During a recent workshop, a participant confessed his lack of empathy – a core dimension of emotional intelligence. He said, “I don’t have any, and I don’t know how to begin to think about feeling the way others do.” Given the laughter and head nodding from the others in the room, he was not alone.
For some business leaders, empathy is a luxury they think they can’t afford. They don’t see the value in making employees feel good about themselves. They view it as an indulgence born out of the “everybody-gets a trophy” generation, rather than an effective way to manage people. But many experts place empathy high among the traits of an effective leader. It is also the fertile ground in which innovation and growth can germinate.
To my workshop participant’s surprise, I told him he could amp up his capacity to empathize. I offered simple things he could do to understand the emotions and behavior of others.
I suggested that he start by regularly looking at situations through their eyes, not his own. When a situation arises that he suspects calls for empathy, I proposed that he say to himself, “How would I feel if I was in this person’s situation, facing these same circumstances? What might be my perspective?”

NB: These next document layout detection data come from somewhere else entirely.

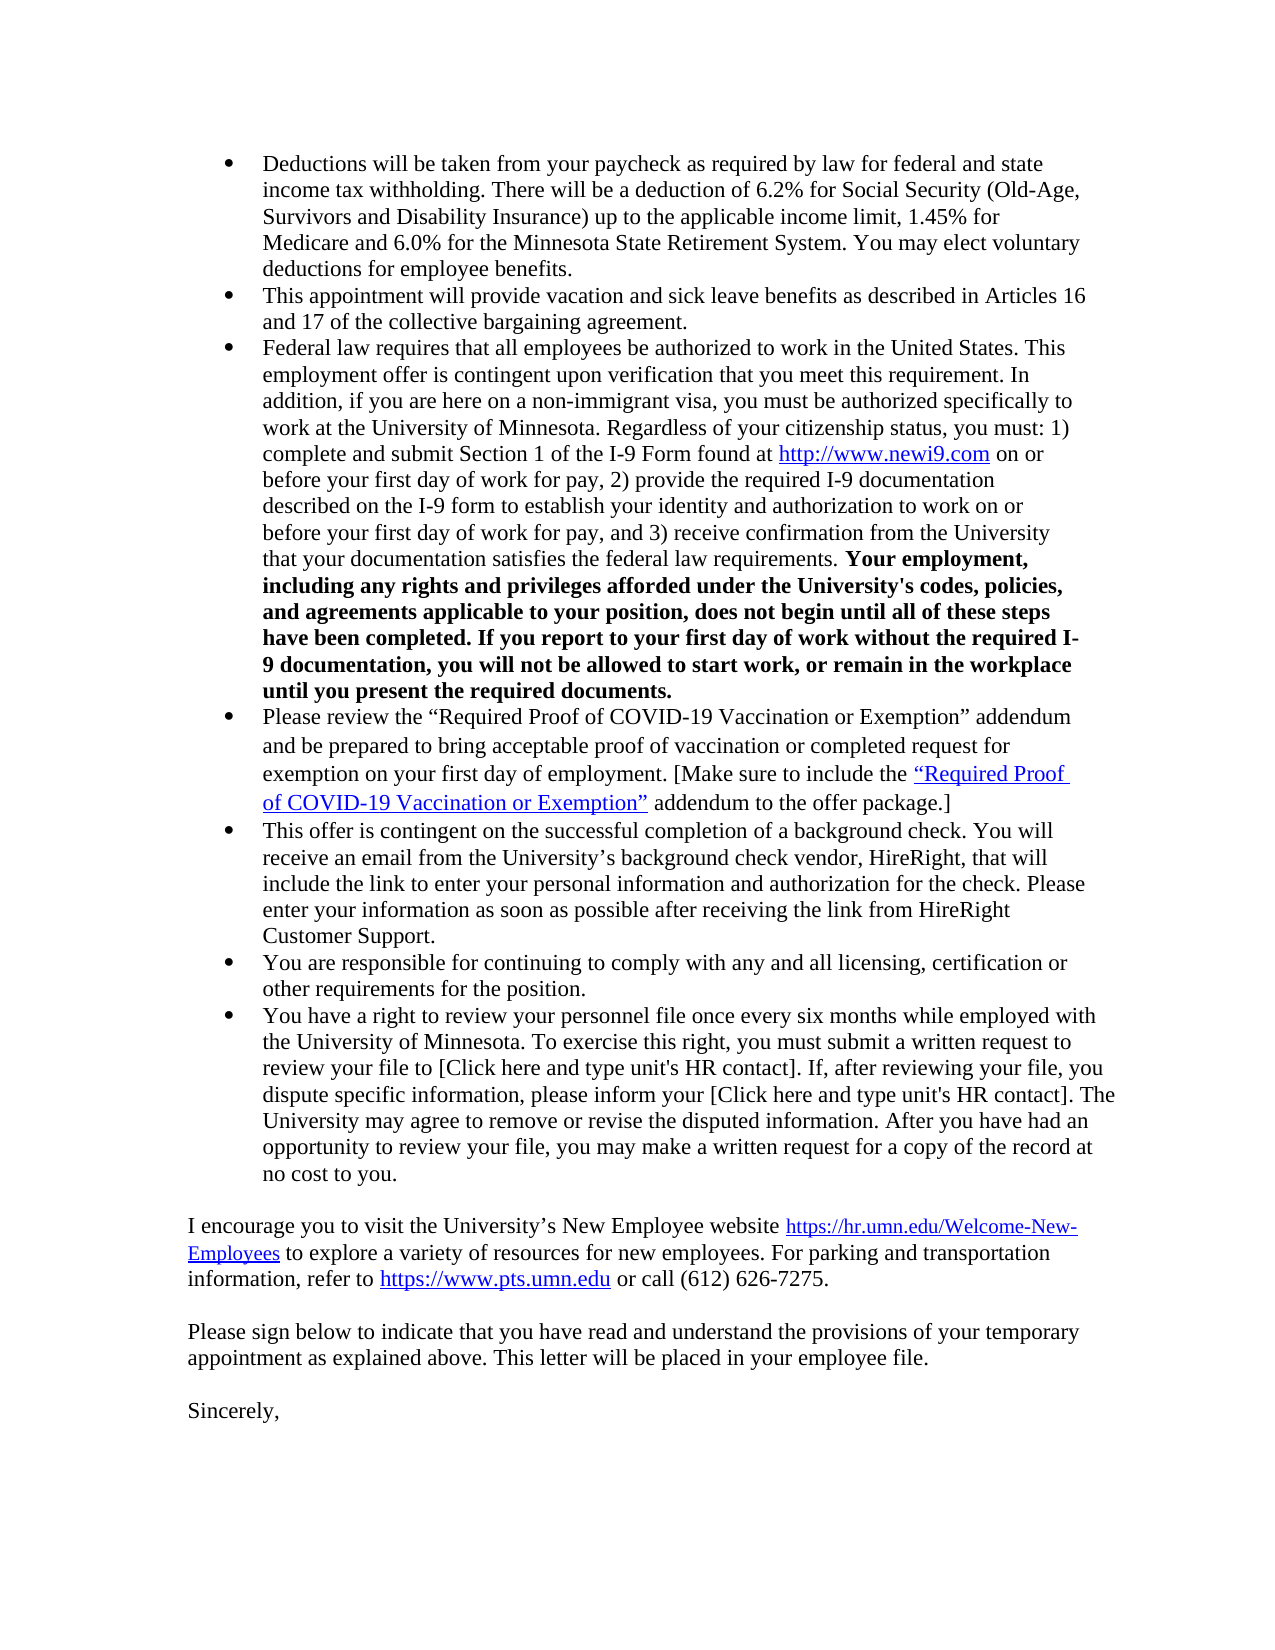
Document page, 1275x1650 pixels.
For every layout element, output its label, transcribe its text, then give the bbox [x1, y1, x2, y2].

text Sincerely, [187, 1397, 1087, 1423]
list This appointment will provide vacation and sick leave benefits as described in Articles 16 and 17 of the collective bargaining agreement. [225, 282, 1087, 334]
list You have a right to review your personnel file once every six months while employed with the University of Minnesota. To exercise this right, you must submit a written request to review your file to . If, after reviewing your file, you dispute specific information, please inform your . The University may agree to remove or revise the disputed information. After you have had an opportunity to review your file, you may make a written request for a copy of the record at no cost to you. [225, 1002, 1116, 1186]
list Deductions will be taken from your paycheck as required by law for federal and state income tax withholding. There will be a deduction of 6.2% for Social Security (Old-Age, Survivors and Disability Insurance) up to the applicable income limit, 1.45% for Medicare and 6.0% for the Minnesota State Retirement System. You may elect voluntary deductions for employee benefits. [225, 150, 1087, 282]
list Please review the “Required Proof of COVID-19 Vaccination or Exemption” addendum and be prepared to bring acceptable proof of vaccination or completed request for exemption on your first day of employment. [Make sure to include the “Required Proof of COVID-19 Vaccination or Exemption” addendum to the offer package.] [225, 703, 1087, 815]
list You are responsible for continuing to comply with any and all licensing, certification or other requirements for the position. [225, 949, 1087, 1002]
list Federal law requires that all employees be authorized to work in the United States. This employment offer is contingent upon verification that you meet this requirement. In addition, if you are here on a non-immigrant visa, you must be authorized specifically to work at the University of Minnesota. Regardless of your citizenship status, you must: 1) complete and submit Section 1 of the I-9 Form found at http://www.newi9.com on or before your first day of work for pay, 2) provide the required I-9 documentation described on the I-9 form to establish your identity and authorization to work on or before your first day of work for pay, and 3) receive confirmation from the University that your documentation satisfies the federal law requirements. Your employment, including any rights and privileges afforded under the University's codes, policies, and agreements applicable to your position, does not begin until all of these steps have been completed. If you report to your first day of work without the required I-9 documentation, you will not be allowed to start work, or remain in the workplace until you present the required documents. [225, 334, 1087, 703]
list This offer is contingent on the successful completion of a background check. You will receive an email from the University’s background check vendor, HireRight, that will include the link to enter your personal information and authorization for the check. Please enter your information as soon as possible after receiving the link from HireRight Customer Support. [225, 817, 1087, 949]
text Please sign below to indicate that you have read and understand the provisions of your temporary appointment as explained above. This letter will be placed in your employee file. [187, 1318, 1087, 1371]
text I encourage you to visit the University’s New Employee website https://hr.umn.edu/Welcome-New-Employees to explore a variety of resources for new employees. For parking and transportation information, refer to https://www.pts.umn.edu or call (612) 626-7275. [187, 1212, 1087, 1292]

I invited him to walk, even if briefly, in the other person’s shoes and, from their vantage point to see if he is better able to understand their feelings, actions and reactions.
If more empathy would increase your effectiveness, make a conscious choice to look at situations from the perspective of the other. Successful leaders know that power comes from listening to and relating to the people who report to them, those to whom they report, as well as their clients and business partners.
And as a bonus, empathetic listening not only increases productivity, but when you open your mind to what others feel and say, you just may unlock the door to creativity and innovation.